For the evaluation metric, we will use the ROC-AUC curve but why this is because instead of predicting the hard probability that is 0 or 1 we would like it to predict soft probabilities that are continuous values between 0 to 1. And with soft probabilities, the ROC-AUC curve is generally used to measure the accuracy of the predictions.

In [None]:
models = [LogisticRegression(), SVC(kernel='poly', probability=True), XGBClassifier()]

for i in range(3):
    models[i].fit(X_train, Y_train)

    print(f'{models[i]} : ')
    print('Training Accuracy : ', metrics.roc_auc_score(Y_train, models[i].predict_proba(X_train)[:,1]))
    print('Validation Accuracy : ', metrics.roc_auc_score(Y_valid, models[i].predict_proba(X_valid)[:,1]))
    print()


Among the three models, we have trained XGBClassifier has the highest performance but it is pruned to overfitting as the difference between the training and the validation accuracy is too high. But in the case of the Logistic Regression, this is not the case.
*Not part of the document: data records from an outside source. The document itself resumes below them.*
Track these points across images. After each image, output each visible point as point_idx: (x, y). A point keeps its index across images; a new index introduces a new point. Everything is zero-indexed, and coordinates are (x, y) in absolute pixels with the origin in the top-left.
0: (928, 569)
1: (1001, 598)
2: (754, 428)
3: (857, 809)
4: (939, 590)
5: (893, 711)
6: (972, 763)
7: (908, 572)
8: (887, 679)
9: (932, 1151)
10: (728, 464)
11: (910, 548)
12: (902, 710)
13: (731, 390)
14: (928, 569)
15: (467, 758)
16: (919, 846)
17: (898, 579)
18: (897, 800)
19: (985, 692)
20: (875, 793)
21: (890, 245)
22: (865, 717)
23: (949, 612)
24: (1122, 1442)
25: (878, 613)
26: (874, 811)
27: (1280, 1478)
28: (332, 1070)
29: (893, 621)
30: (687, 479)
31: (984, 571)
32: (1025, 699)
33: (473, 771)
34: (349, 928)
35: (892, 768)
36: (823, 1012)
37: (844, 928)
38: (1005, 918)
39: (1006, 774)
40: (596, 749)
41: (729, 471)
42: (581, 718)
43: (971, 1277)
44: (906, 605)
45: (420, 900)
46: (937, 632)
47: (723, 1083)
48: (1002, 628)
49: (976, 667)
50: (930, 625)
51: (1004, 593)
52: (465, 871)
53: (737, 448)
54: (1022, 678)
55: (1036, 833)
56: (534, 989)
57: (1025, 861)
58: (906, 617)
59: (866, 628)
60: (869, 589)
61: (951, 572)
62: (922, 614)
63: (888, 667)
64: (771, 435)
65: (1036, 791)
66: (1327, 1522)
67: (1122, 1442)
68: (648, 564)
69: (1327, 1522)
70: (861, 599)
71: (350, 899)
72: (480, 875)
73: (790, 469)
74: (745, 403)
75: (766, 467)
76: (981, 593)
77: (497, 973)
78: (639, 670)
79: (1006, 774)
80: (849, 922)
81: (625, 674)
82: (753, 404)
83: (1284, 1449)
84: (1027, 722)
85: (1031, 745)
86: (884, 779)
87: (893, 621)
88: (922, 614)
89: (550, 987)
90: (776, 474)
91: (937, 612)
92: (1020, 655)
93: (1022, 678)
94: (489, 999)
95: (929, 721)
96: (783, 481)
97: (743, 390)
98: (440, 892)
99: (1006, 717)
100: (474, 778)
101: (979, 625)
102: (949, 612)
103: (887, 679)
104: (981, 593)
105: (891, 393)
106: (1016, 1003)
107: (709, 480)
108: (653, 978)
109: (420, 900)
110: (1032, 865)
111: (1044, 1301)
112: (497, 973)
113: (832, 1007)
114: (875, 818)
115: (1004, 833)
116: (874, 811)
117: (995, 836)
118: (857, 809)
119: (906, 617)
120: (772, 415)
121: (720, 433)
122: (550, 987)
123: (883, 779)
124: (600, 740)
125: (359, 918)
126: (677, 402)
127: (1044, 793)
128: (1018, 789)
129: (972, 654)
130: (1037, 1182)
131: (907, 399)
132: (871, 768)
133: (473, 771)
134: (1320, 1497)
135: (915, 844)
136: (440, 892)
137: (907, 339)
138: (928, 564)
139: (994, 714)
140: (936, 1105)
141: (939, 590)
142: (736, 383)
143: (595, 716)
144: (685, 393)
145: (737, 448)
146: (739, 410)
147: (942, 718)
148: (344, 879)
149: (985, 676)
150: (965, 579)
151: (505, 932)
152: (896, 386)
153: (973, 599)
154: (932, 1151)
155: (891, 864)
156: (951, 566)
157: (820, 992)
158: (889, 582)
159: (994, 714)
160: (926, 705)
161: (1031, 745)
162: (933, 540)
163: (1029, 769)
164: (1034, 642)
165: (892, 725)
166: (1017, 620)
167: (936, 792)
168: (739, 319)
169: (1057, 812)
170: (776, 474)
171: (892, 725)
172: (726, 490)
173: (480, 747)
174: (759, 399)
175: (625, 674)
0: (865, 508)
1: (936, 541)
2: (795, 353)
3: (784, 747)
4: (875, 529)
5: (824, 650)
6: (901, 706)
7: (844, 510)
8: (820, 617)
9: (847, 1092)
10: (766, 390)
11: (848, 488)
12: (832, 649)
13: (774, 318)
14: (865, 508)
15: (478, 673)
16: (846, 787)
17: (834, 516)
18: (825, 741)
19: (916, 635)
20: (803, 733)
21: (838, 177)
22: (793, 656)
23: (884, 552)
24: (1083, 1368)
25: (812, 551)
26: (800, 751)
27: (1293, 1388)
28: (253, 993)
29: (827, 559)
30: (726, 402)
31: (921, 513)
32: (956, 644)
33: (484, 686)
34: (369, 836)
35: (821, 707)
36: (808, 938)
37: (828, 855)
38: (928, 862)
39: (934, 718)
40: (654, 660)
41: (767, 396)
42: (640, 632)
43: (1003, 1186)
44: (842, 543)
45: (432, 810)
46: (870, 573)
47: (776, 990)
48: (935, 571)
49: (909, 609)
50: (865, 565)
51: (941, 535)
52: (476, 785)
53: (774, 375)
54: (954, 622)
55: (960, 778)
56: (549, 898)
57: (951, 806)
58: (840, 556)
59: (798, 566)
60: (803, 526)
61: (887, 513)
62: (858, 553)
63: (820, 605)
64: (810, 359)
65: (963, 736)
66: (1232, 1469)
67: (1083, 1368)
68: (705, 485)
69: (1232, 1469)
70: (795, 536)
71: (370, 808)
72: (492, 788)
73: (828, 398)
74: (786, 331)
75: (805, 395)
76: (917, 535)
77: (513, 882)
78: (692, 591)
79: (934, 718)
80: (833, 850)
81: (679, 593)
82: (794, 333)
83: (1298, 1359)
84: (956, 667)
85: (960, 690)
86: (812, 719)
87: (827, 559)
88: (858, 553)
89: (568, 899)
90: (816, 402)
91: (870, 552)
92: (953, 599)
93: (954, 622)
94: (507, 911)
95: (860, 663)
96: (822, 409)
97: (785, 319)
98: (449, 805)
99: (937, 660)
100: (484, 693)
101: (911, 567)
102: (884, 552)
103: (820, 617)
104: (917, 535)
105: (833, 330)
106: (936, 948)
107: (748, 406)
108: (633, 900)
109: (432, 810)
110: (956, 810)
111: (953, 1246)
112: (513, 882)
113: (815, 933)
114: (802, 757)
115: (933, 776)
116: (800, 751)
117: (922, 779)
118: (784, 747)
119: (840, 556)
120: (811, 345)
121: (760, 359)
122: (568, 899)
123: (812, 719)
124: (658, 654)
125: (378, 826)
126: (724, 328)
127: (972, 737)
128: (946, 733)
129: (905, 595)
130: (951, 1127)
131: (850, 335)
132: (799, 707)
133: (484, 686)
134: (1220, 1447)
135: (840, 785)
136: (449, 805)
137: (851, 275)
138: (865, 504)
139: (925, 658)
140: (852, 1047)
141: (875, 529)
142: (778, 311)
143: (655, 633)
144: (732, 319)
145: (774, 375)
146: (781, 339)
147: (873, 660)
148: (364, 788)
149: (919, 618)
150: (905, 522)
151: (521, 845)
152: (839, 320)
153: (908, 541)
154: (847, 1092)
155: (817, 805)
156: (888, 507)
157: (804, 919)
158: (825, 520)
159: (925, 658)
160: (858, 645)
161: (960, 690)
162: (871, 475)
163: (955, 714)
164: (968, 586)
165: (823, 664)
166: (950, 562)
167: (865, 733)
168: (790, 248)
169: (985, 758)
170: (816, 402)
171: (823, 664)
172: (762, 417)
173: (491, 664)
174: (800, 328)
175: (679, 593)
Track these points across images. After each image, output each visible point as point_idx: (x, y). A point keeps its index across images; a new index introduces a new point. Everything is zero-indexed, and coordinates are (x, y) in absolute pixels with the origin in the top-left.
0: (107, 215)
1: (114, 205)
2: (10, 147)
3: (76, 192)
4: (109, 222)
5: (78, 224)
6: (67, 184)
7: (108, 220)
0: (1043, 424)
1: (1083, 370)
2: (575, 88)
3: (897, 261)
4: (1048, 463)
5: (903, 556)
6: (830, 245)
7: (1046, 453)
Now let’s plot a confusion matrix for the validation data.

In [None]:
from sklearn.metrics import confusion_matrix
import matplotlib.pyplot as plt

# Assuming you have a trained model (e.g., models[0])
model = models[0]

# Make predictions on the validation data
y_pred = model.predict(X_valid)

# Calculate the confusion matrix
cm = confusion_matrix(Y_valid, y_pred)

# Create a heatmap of the confusion matrix
plt.imshow(cm, interpolation='nearest', cmap=plt.cm.Blues)
plt.title('Confusion Matrix')
plt.colorbar()

classes = [0, 1]
tick_marks = range(len(classes))
plt.xticks(tick_marks, classes)
plt.yticks(tick_marks, classes)

plt.xlabel('Predicted')
plt.ylabel('True')

thresh = cm.max() / 2.
for i in range(len(classes)):
    for j in range(len(classes)):
        plt.text(j, i, cm[i, j], horizontalalignment="center", color="white" if cm[i, j] > thresh else "black")

plt.show()


# **Conclusion**

The stock market plays a remarkable role in our daily lives. It is a significant factor in a country's GDP growth. We can observe that the accuracy achieved by the state-of-the-art ML model is no better than simply guessing with a probability of 50%. Possible reasons for this may be the lack of data or using a very simple model to perform such a complex task as Stock Market prediction.

* The project demonstrates the use of machine learning to predict stock price movements.
* Further model tuning and evaluation metrics may be necessary to improve model performance.